YOUR GOAL: The reply should hold only the lines below beginning at the one with "How 3 brands" and ending at the one with "s with Peyton", copied exactly, with every picture left out.

== PROVIDED ENTRIES

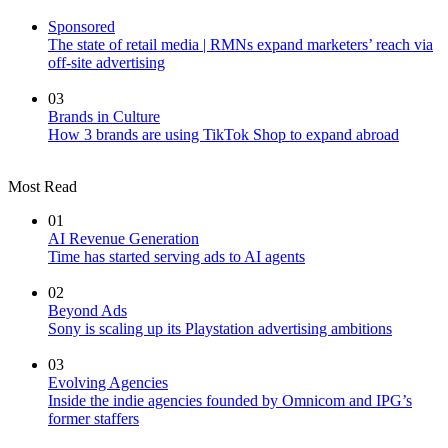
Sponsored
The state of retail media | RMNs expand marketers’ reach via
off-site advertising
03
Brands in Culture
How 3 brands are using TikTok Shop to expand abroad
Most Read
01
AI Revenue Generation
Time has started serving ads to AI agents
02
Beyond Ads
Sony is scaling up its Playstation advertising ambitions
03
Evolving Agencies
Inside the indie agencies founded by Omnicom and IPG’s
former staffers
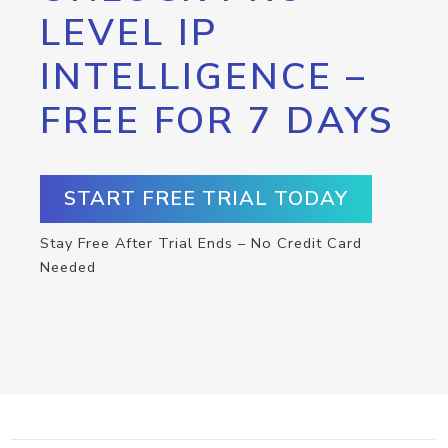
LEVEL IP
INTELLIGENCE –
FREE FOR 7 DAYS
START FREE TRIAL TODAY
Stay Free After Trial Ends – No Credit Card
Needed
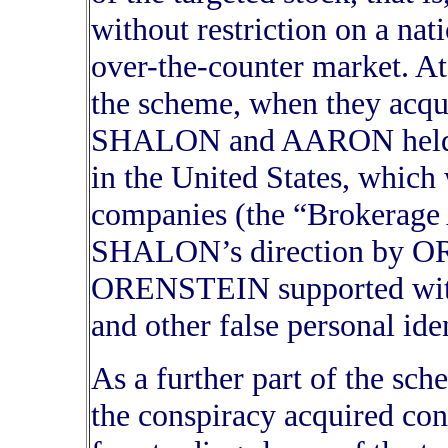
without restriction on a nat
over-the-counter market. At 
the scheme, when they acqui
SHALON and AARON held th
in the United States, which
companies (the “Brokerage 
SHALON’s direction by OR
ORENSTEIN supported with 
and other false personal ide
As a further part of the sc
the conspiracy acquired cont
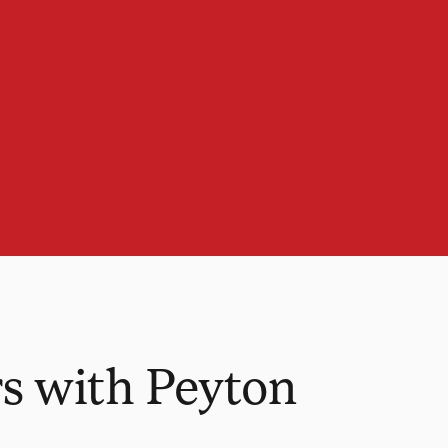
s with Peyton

====
== PROVIDED ENTRIES

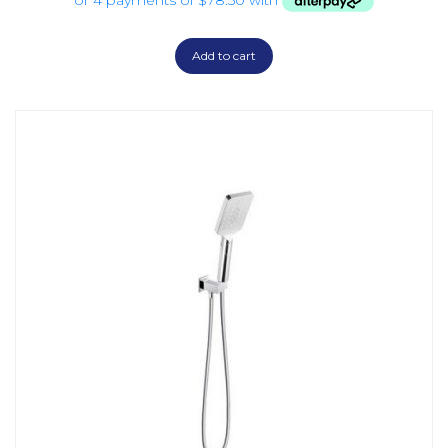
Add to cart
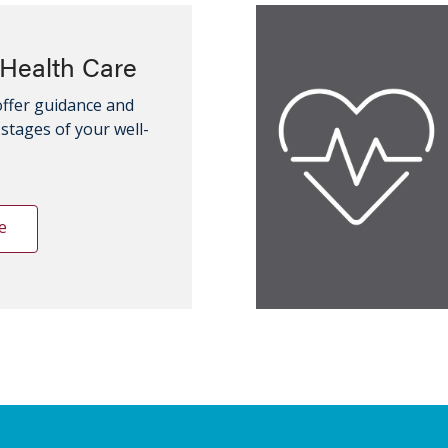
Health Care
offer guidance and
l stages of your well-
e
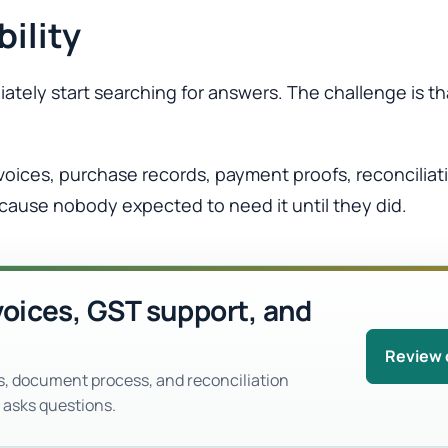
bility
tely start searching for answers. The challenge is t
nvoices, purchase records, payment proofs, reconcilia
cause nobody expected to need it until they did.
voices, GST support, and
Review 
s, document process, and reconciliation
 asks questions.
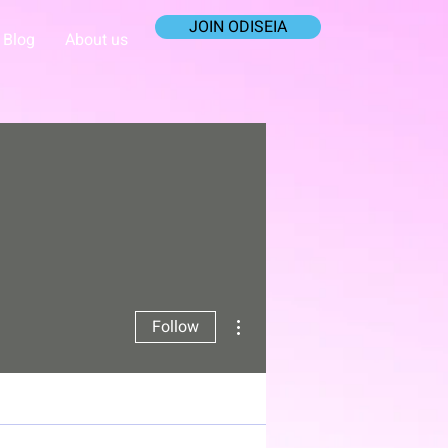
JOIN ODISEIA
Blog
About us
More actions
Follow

====
== PROVIDED ENTRIES

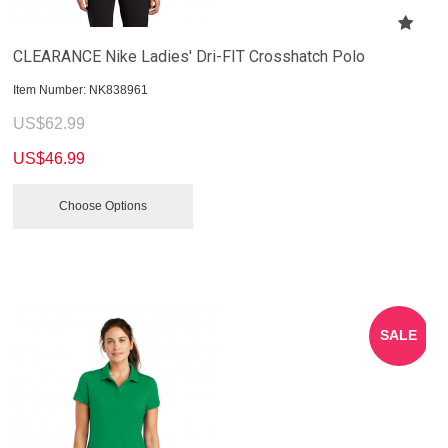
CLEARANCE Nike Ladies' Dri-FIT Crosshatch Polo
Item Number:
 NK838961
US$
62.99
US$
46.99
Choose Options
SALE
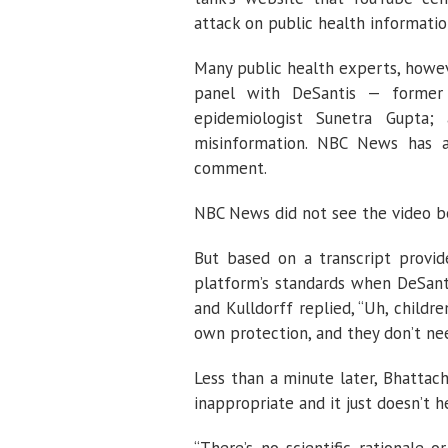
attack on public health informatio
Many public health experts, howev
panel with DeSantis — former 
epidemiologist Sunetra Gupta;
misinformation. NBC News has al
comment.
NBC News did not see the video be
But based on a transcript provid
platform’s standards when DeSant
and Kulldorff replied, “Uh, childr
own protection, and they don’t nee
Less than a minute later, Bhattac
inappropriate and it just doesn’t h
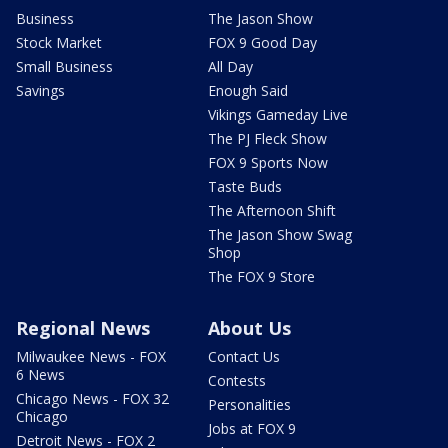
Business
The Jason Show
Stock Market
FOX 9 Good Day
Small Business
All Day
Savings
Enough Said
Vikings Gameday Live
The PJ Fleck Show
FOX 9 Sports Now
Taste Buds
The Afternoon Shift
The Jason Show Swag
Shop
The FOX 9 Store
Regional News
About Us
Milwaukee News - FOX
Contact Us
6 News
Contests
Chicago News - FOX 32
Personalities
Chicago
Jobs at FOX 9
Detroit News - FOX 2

====

REPLY:
How 3 brands are using TikTok Shop to expand abroad
Most Read
01
AI Revenue Generation
Time has started serving ads to AI agents
02
Beyond Ads
Sony is scaling up its Playstation advertising ambitions
03
Evolving Agencies
Inside the indie agencies founded by Omnicom and IPG’s
former staffers
LEVEL IP
INTELLIGENCE –
FREE FOR 7 DAYS
START FREE TRIAL TODAY
Stay Free After Trial Ends – No Credit Card
Needed
without restriction on a nat
over-the-counter market. At 
the scheme, when they acqui
SHALON and AARON held th
in the United States, which
companies (the “Brokerage 
SHALON’s direction by OR
ORENSTEIN supported with 
and other false personal ide
As a further part of the sc
the conspiracy acquired cont
s with Peyton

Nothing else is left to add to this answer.